▶ **EXTRACT**:
Jefferson & Madison’s Answer to Federal Overreach

Rumors are swirling that once again President Obama is going to not only exceed federal constitutional authority, but also his presidential authority by issuing additional gun control regulations via executive order.  Since Congress lacks the will to carry out its constitutional obligation to impeach him and remove him from office, what alternatives are left to us?  To answer that question I want to take us back to the early years of our republic when the Federalists controlled the presidency (John Adams) as well as both houses of congress.

In June 1798, Congress passed and President Adams signed The Alien and Seditions Act, which was an abusive violation of individual rights and the Constitution as far as some of the citizens of Kentucky and Virginia were concerned.  In response Jefferson wrote on behalf of the state government of Kentucky what we today know as “The Kentucky Resolutions of 1798”, and he convinced Madison to do the same for the state of Virginia (“The Virginia Resolutions of 1798”).  In both of these documents they laid out the case that this legislation was in violation of the Constitution.   Jefferson more stridently declared no less than five times that the state of Kentucky held the legislation to be “altogether void and of no force.”

Madison’s draft was not as forceful as that of Jefferson’s and was much shorter, but in both cases these two giants of constitutional republicanism and federalism appealed to their sister-states to join them in resisting this law.  Madison summed up the appeal at the end of his resolutions with these words:

“…the General Assembly [of Virginia] doth solemnly appeal to the like dispositions of the other States, in confidence that they will concur with this Commonwealth in declaring, as it does hereby declare, that the acts aforesaid are unconstitutional, and that the necessary and proper measures will be taken by each, for cooperating with this State in maintaining unimpaired the authorities, rights, and liberties, reserved to the States respectively, or to the people.”

▶ **MATERIAL PROVIDED**:
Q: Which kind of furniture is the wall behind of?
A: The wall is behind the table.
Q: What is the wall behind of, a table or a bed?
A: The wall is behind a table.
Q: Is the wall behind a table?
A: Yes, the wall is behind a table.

▶ **WORK TO COMPLETE**:
Reproduce the passage from the Jefferson and Madison text verbatim, starting at "Jefferson & Madison’s" and ending at "houses of congress.".

▶ **EXPECTED ANSWER**:
Jefferson & Madison’s Answer to Federal Overreach

Rumors are swirling that once again President Obama is going to not only exceed federal constitutional authority, but also his presidential authority by issuing additional gun control regulations via executive order.  Since Congress lacks the will to carry out its constitutional obligation to impeach him and remove him from office, what alternatives are left to us?  To answer that question I want to take us back to the early years of our republic when the Federalists controlled the presidency (John Adams) as well as both houses of congress.